The contribution of gestational age, area deprivation and mother's country of birth to ethnic variations in infant mortality in England and Wales: A national cohort study using routinely collected data
Li, Y., Quigley, M. A., Dattani, N. , Gray, R., Jayaweera, H., Kurinczuk, J. J., Macfarlane, A. J. & Hollowell, J. (2018). The contribution of gestational age, area deprivation and mother's country of birth to ethnic variations in infant mortality in England and Wales: A national cohort study using routinely collected data. PLoS One, 13(4), article number e0195146. doi: 10.1371/journal.pone.0195146
Abstract
OBJECTIVES: We aimed to describe ethnic variations in infant mortality and explore the contribution of area deprivation, mother's country of birth, and prematurity to these variations.
METHODS: We analyzed routine birth and death data on singleton live births (gestational age≥22 weeks) in England and Wales, 2006-2012. Infant mortality by ethnic group was analyzed using logistic regression with adjustment for sociodemographic characteristics and gestational age.
RESULTS: In the 4,634,932 births analyzed, crude infant mortality rates were higher in Pakistani, Black Caribbean, Black African, and Bangladeshi infants (6.92, 6.00, 5.17 and 4.40 per 1,000 live births, respectively vs. 2.87 in White British infants).
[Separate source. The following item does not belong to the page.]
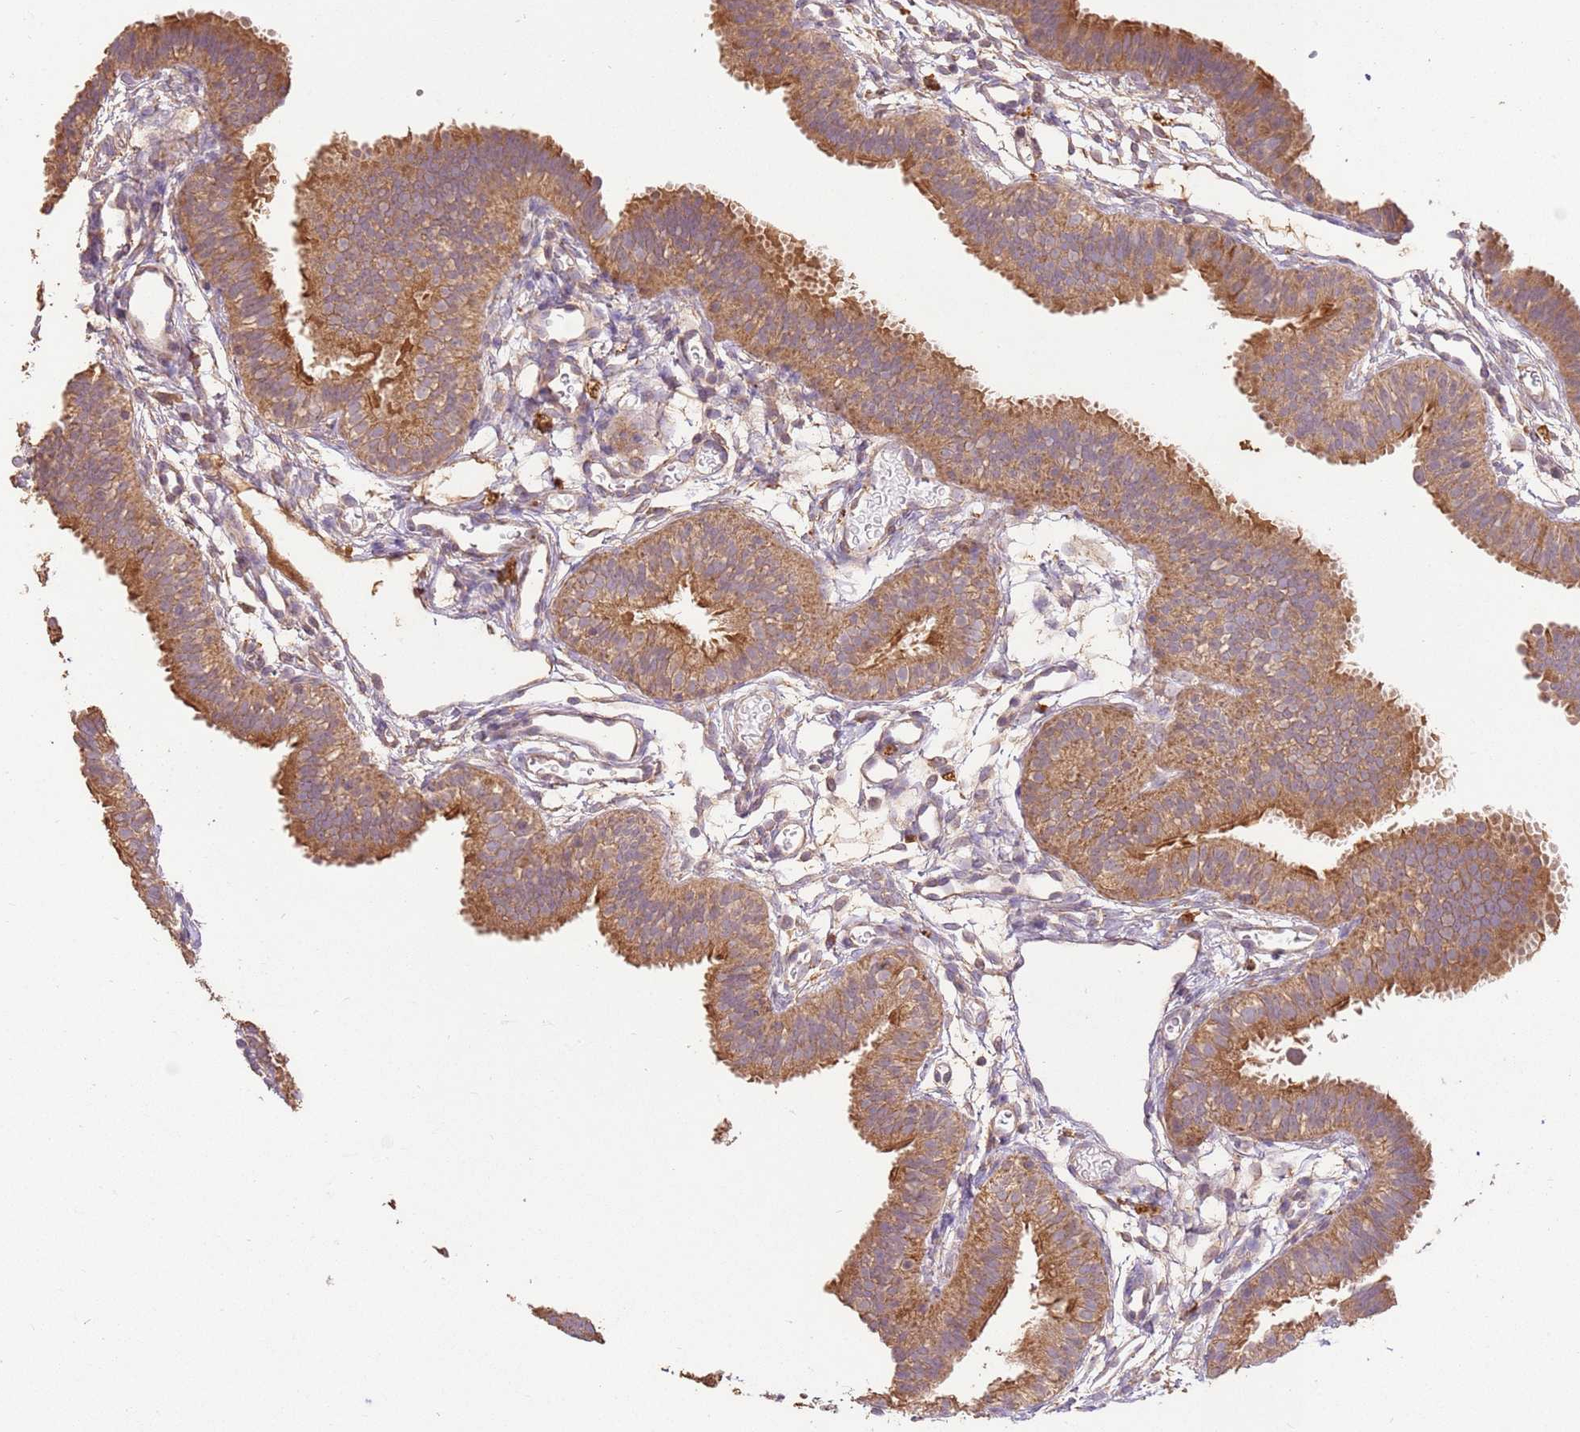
{"staining": {"intensity": "moderate", "quantity": ">75%", "location": "cytoplasmic/membranous"}, "tissue": "fallopian tube", "cell_type": "Glandular cells", "image_type": "normal", "snomed": [{"axis": "morphology", "description": "Normal tissue, NOS"}, {"axis": "topography", "description": "Fallopian tube"}], "caption": "Immunohistochemistry (IHC) photomicrograph of normal fallopian tube stained for a protein (brown), which exhibits medium levels of moderate cytoplasmic/membranous positivity in approximately >75% of glandular cells.", "gene": "LRRC28", "patient": {"sex": "female", "age": 35}}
Adjustment for maternal sociodemographic characteristics changed the results little. Further adjustment for gestational age strongly attenuated the risk in Black Caribbean (OR 1.02, 95% CI 0.89-1.17) and Black African infants (1.17, 1.06-1.29) but not in Pakistani (2.32, 2.15-2.50), Bangladeshi (1.47, 1.28-1.69), and Indian infants (1.24, 1.11-1.38). Ethnic variations in infant mortality differed significantly between term and preterm infants. At term, South Asian groups had higher risks which cannot be explained by sociodemographic characteristics. In preterm infants, adjustment for degree of prematurity (<28, 28-31, 32-33, 34-36 weeks) fully explained increased risks in Black but not Pakistani and Bangladeshi infants. Sensitivity analyses with further adjustment for small for gestational age, or excluding deaths due to congenital anomalies did not fully explain the excess risk in South Asian groups.
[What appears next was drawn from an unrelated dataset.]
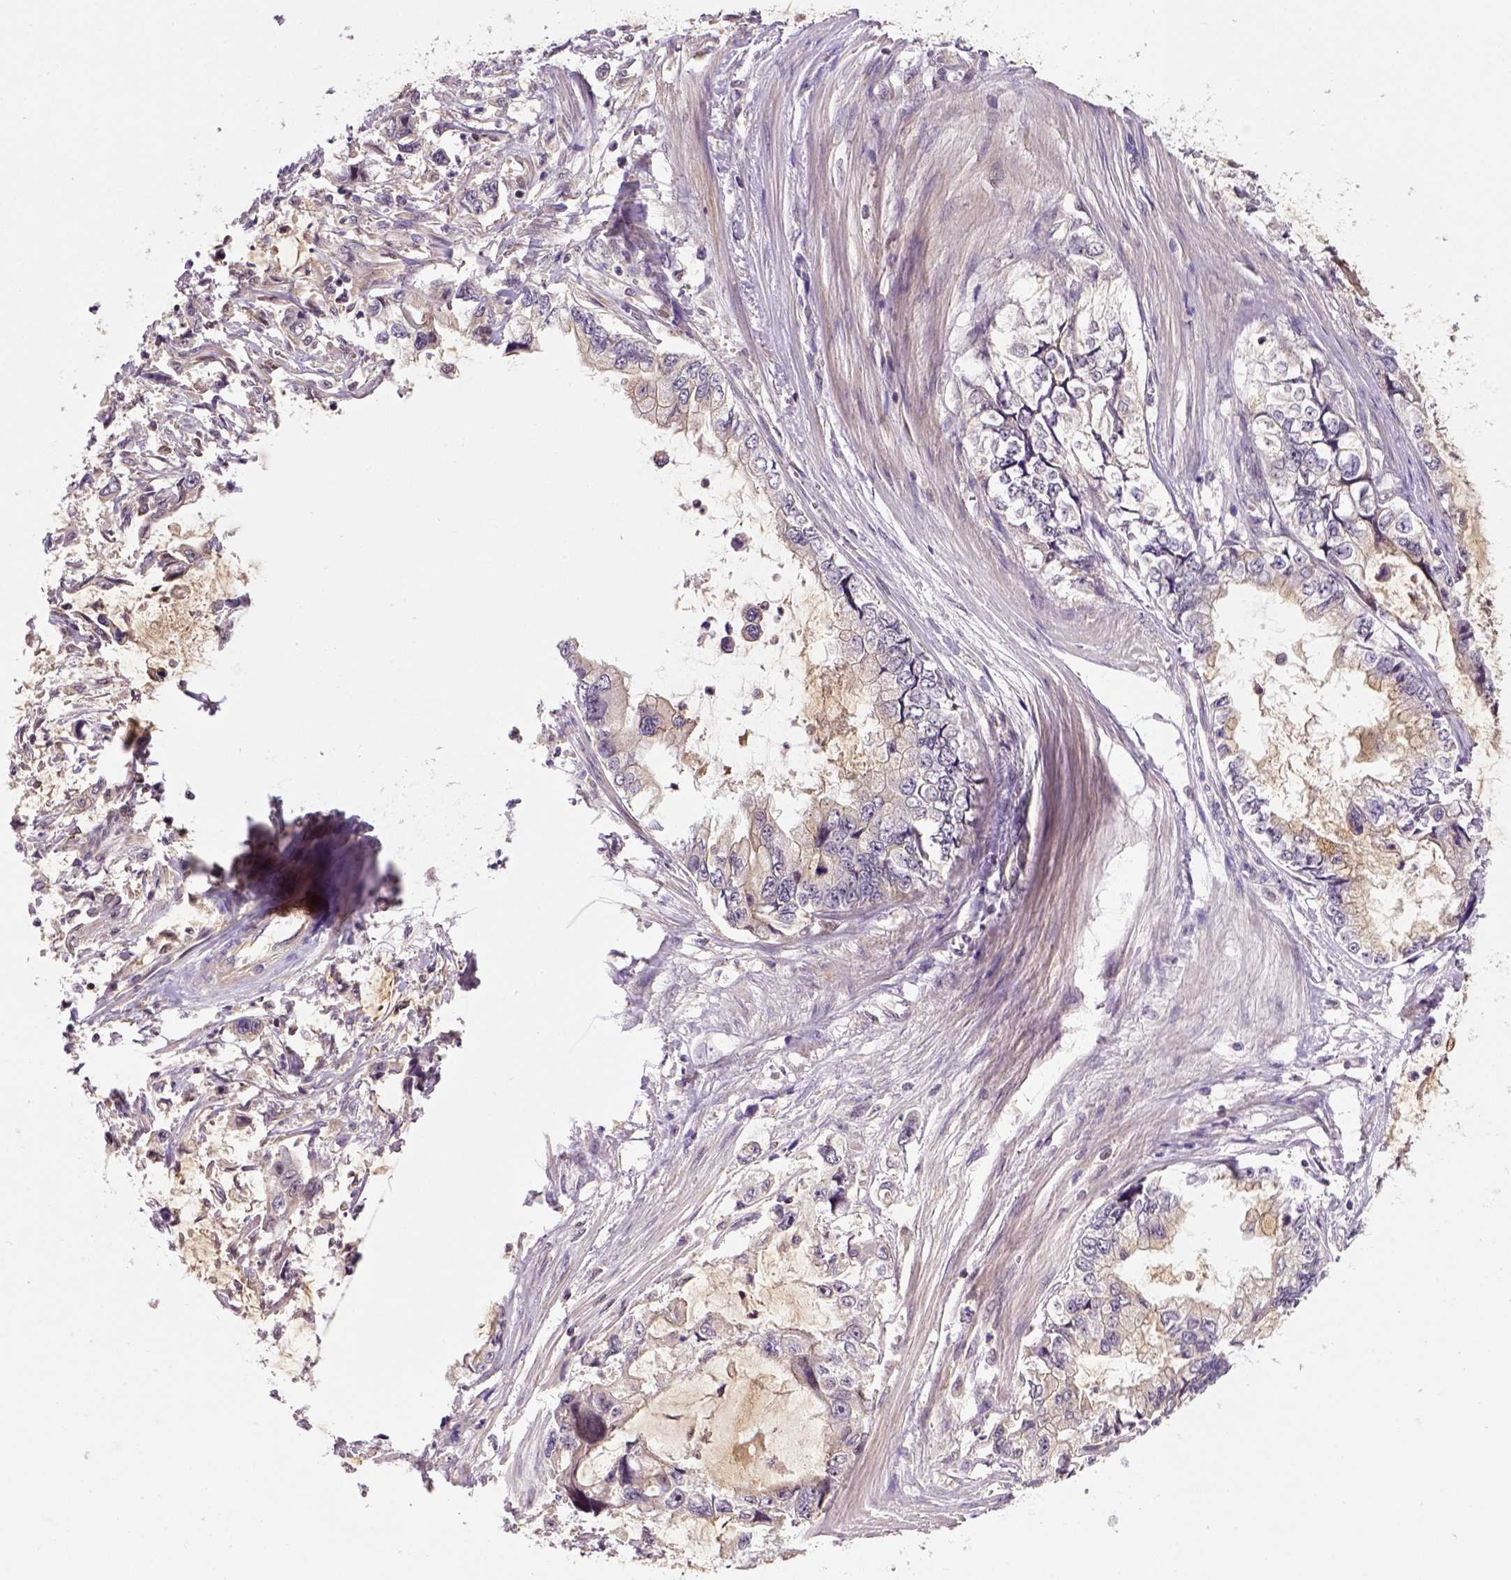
{"staining": {"intensity": "negative", "quantity": "none", "location": "none"}, "tissue": "stomach cancer", "cell_type": "Tumor cells", "image_type": "cancer", "snomed": [{"axis": "morphology", "description": "Adenocarcinoma, NOS"}, {"axis": "topography", "description": "Pancreas"}, {"axis": "topography", "description": "Stomach, upper"}, {"axis": "topography", "description": "Stomach"}], "caption": "Micrograph shows no protein staining in tumor cells of stomach cancer tissue.", "gene": "MATK", "patient": {"sex": "male", "age": 77}}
CONCLUSIONS: Higher infant mortality in South Asian and Black infants does not appear to be explained by sociodemographic characteristics. Higher proportions of very premature infants appear to explain increased risks in Black infants but not in South Asian groups. Strategies targeting the prevention and management of preterm birth in Black groups and suboptimal birthweight and modifiable risk factors for congenital anomalies in South Asian groups might help reduce ethnic inequalities in infant mortality.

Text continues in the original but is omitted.